For me, the Iraq war opened up political cracks that have since widened a good deal.  If the Left could think so limply and so dishonestly about Saddam, what did it say about their thinking elsewhere?  From 2003 onwards I was freed from the tribalism which had allied me to Labour all my adult life.  For this I have been berated by friends and family as a conservative; but actually I have changed my mind, whereas many of them doggedly retain the political views they had at 19, when the world was a very different place and their understanding of what was going on it was nothing like as well-informed or experienced.  I don't see myself as conservative.

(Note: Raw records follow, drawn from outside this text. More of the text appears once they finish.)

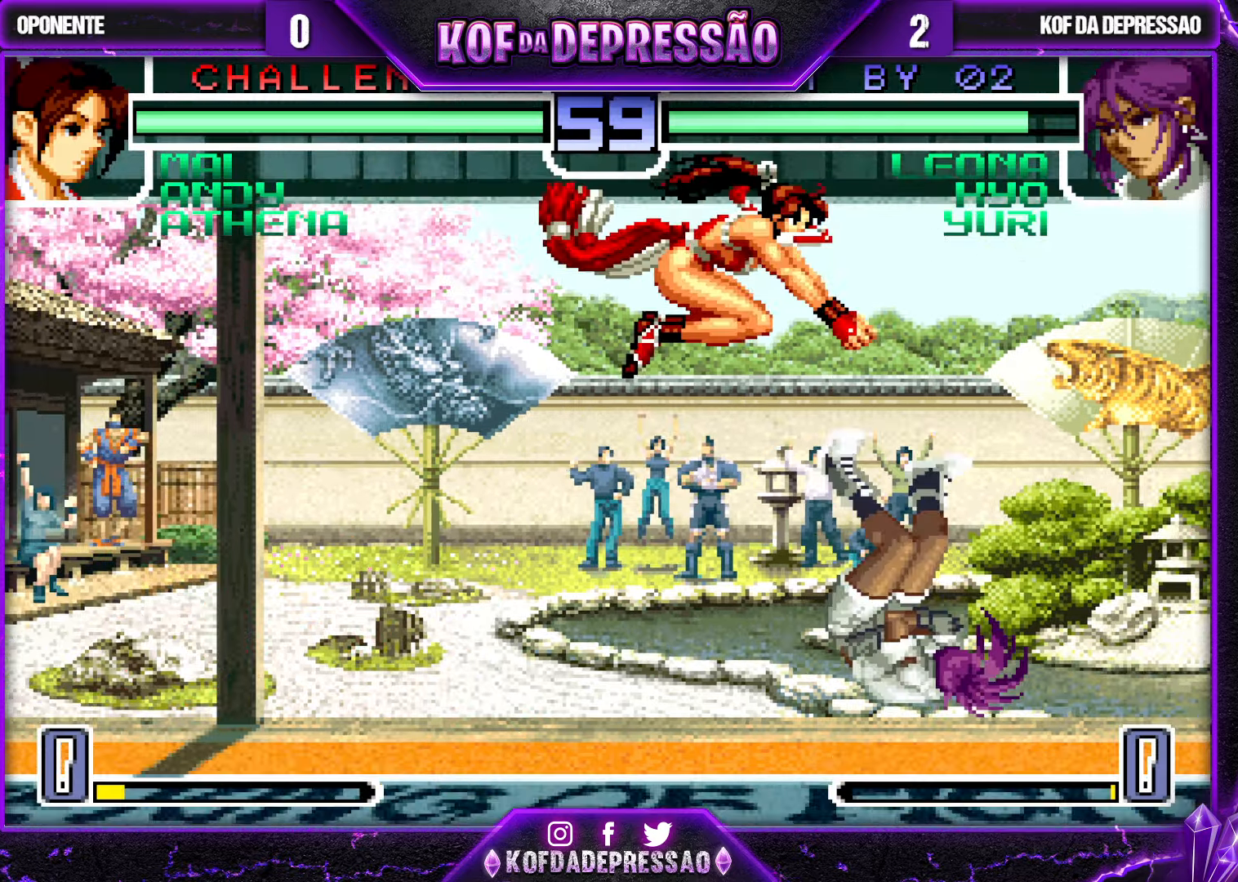
{"buttons": ["CROSS"], "left_stick": "down-right", "events": [[450, "TRIANGLE", "down"], [466, "CIRCLE", "down"], [466, "CROSS", "down"], [466, "R1", "down"], [466, "SQUARE", "down"], [483, "CIRCLE", "up"], [483, "R1", "up"], [483, "SQUARE", "up"], [500, "TRIANGLE", "up"]]}
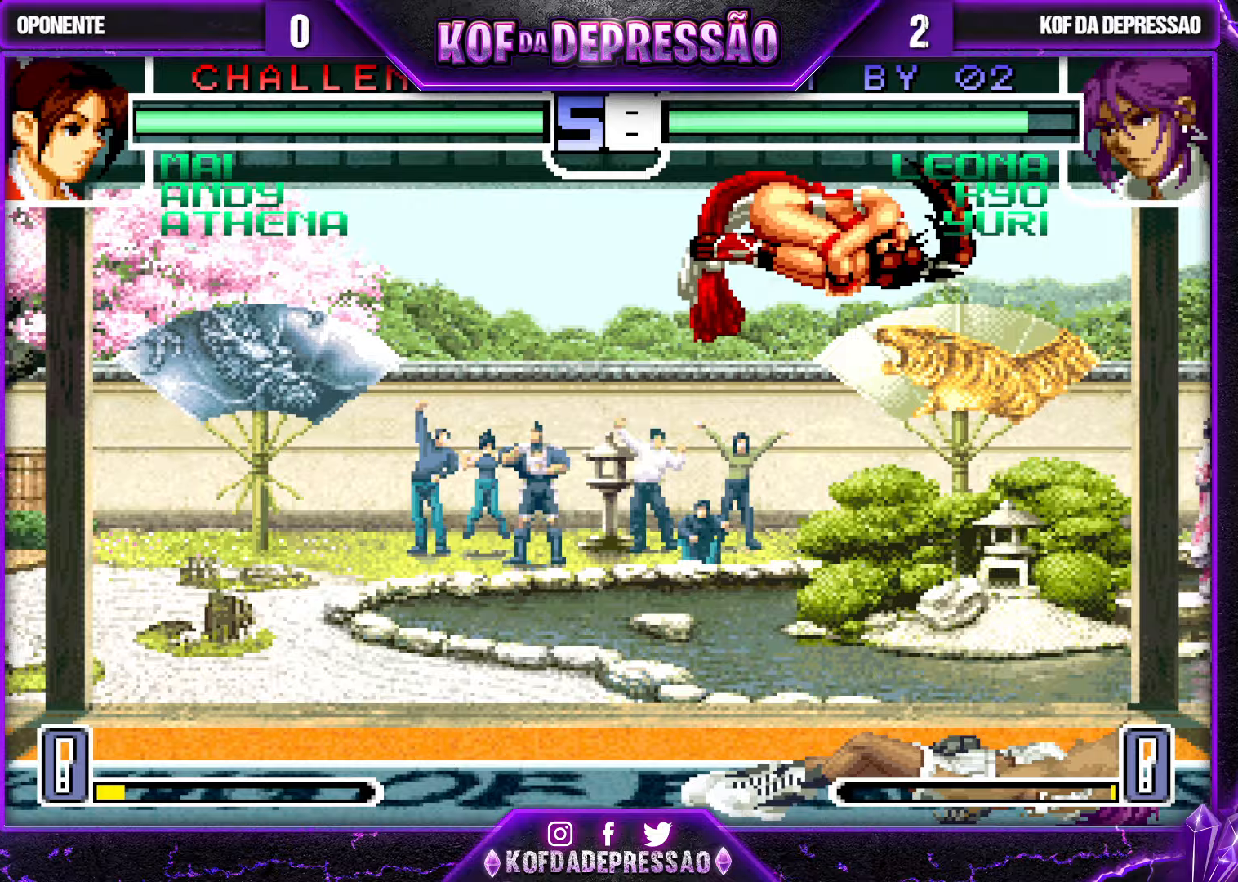
{"buttons": [], "left_stick": "center", "events": [[17, "CROSS", "up"], [183, "R1", "down"], [183, "TRIANGLE", "down"], [200, "CROSS", "down"], [200, "R1", "up"], [200, "SQUARE", "down"], [217, "TRIANGLE", "up"], [233, "SQUARE", "up"], [267, "CROSS", "up"], [267, "left_stick", "center"], [350, "R1", "down"], [350, "TRIANGLE", "down"], [367, "CIRCLE", "down"], [367, "CROSS", "down"], [367, "SQUARE", "down"], [383, "CIRCLE", "up"], [417, "R1", "up"], [417, "SQUARE", "up"], [433, "TRIANGLE", "up"], [450, "CROSS", "up"]]}
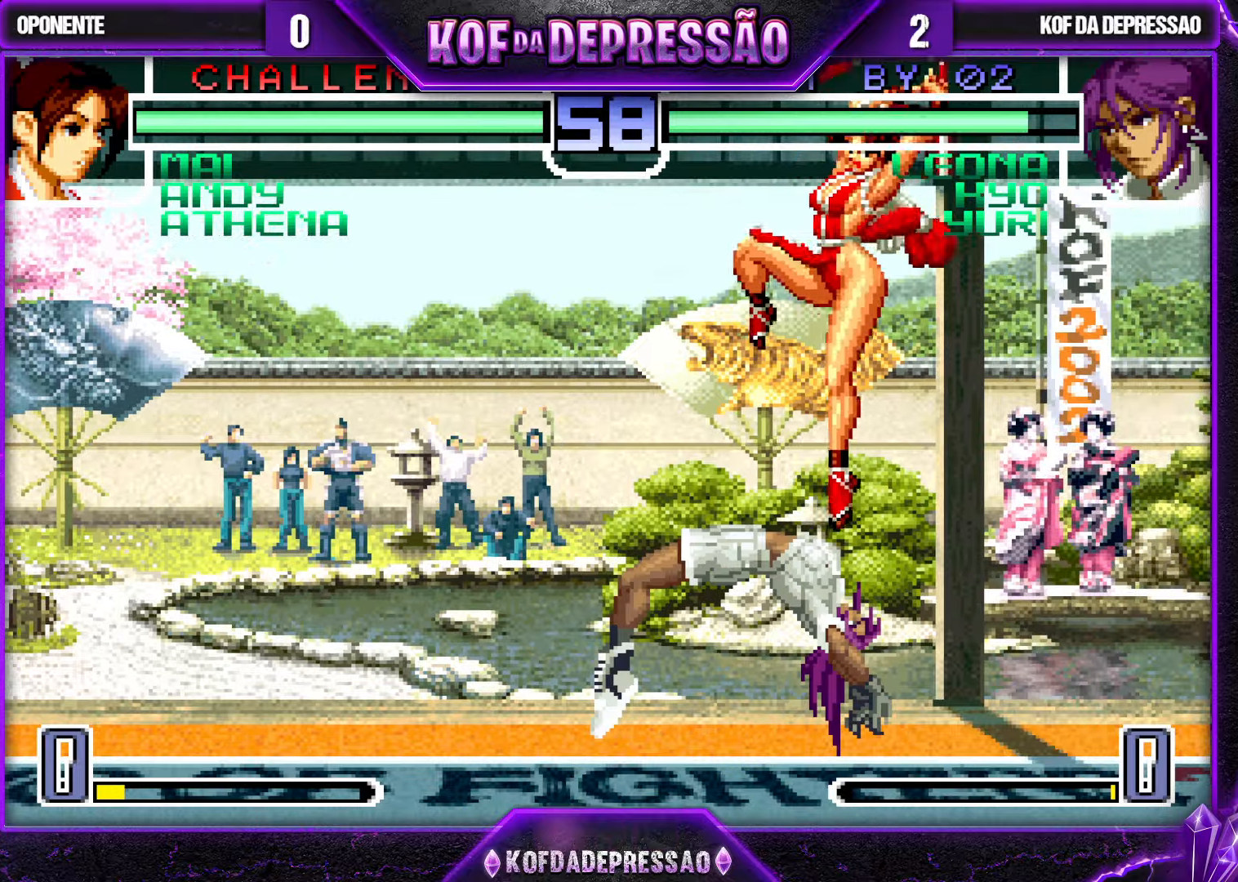
{"buttons": [], "left_stick": "left", "events": [[83, "left_stick", "left"]]}
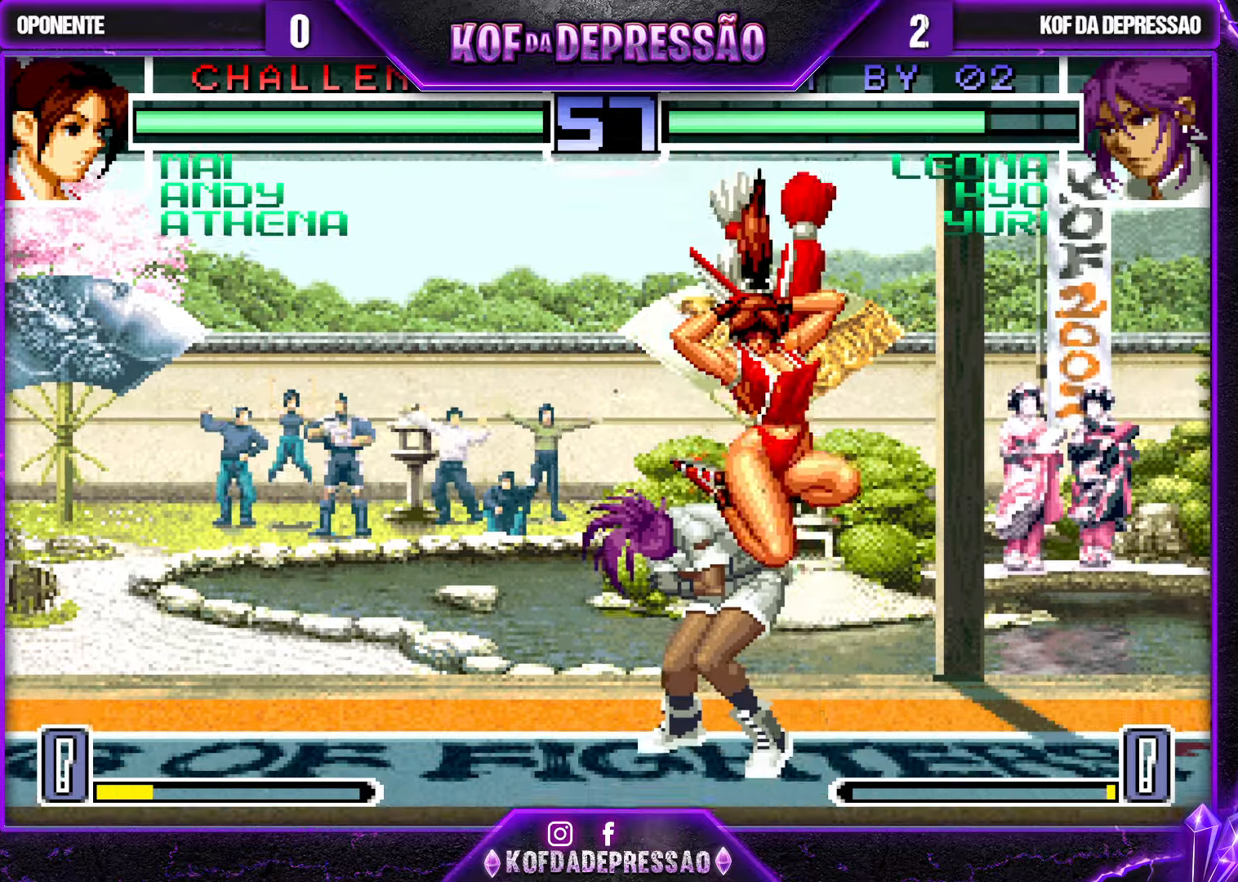
{"buttons": [], "left_stick": "center", "events": [[183, "TRIANGLE", "down"], [183, "left_stick", "center"], [200, "CROSS", "down"], [200, "R1", "down"], [200, "SQUARE", "down"], [217, "R1", "up"], [250, "SQUARE", "up"], [250, "TRIANGLE", "up"], [267, "CROSS", "up"], [383, "CROSS", "down"], [383, "R1", "down"], [383, "SQUARE", "down"], [383, "TRIANGLE", "down"], [417, "R1", "up"], [433, "SQUARE", "up"], [433, "TRIANGLE", "up"], [467, "CROSS", "up"]]}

I see the antis as people in something like the Kubler-Ross stages of grief.  We have had anger, we are having denial.  In the end I think we will get acceptance.  Here is Martin Kettle, the Graun's chief leader writer, in its op-ed pages last week: "it needs saying that . . . there is a fair amount of good news coming out of Iraq these days, as well as the bad stuff".  Another No Really moment there.  I expect I will live to see Kettle recant, if he dares: almost alone amongst Guardian journalists, Nick Cohen and David Aaronovitch came out in guarded support of the war.  Aaronovitch, evidently marginalised, left shortly afterwards.  Cohen is still writing for the Observer, and today has written as pertinently as ever on the foreign policy consequences of liberal interventionism and post-Iraq refuseniks like President Obama.

If it was naive of Bush and Blair to imagine a democracy could be created in Iraq without bloodshed, it is naive of their opponents to judge post-Saddam Iraq by the very same standard.  Democracies are not created without pain.  As the American writer Alan Wolfe wrote, "Behind every citizen lies a graveyard".

Finally, in his Observer piece, Cohen too quotes from Ian McEwan's Saturday.  "Why is it amongst those two million idealists today I didn't see one banner, one fist or voice raised against Saddam", Henry Perowne asks his daughter.  "He's loathsome, it's a given", she replies.  "No, it's not", says Perowne.  "It's a forgotten.  Why else are you all singing and dancing in the park?"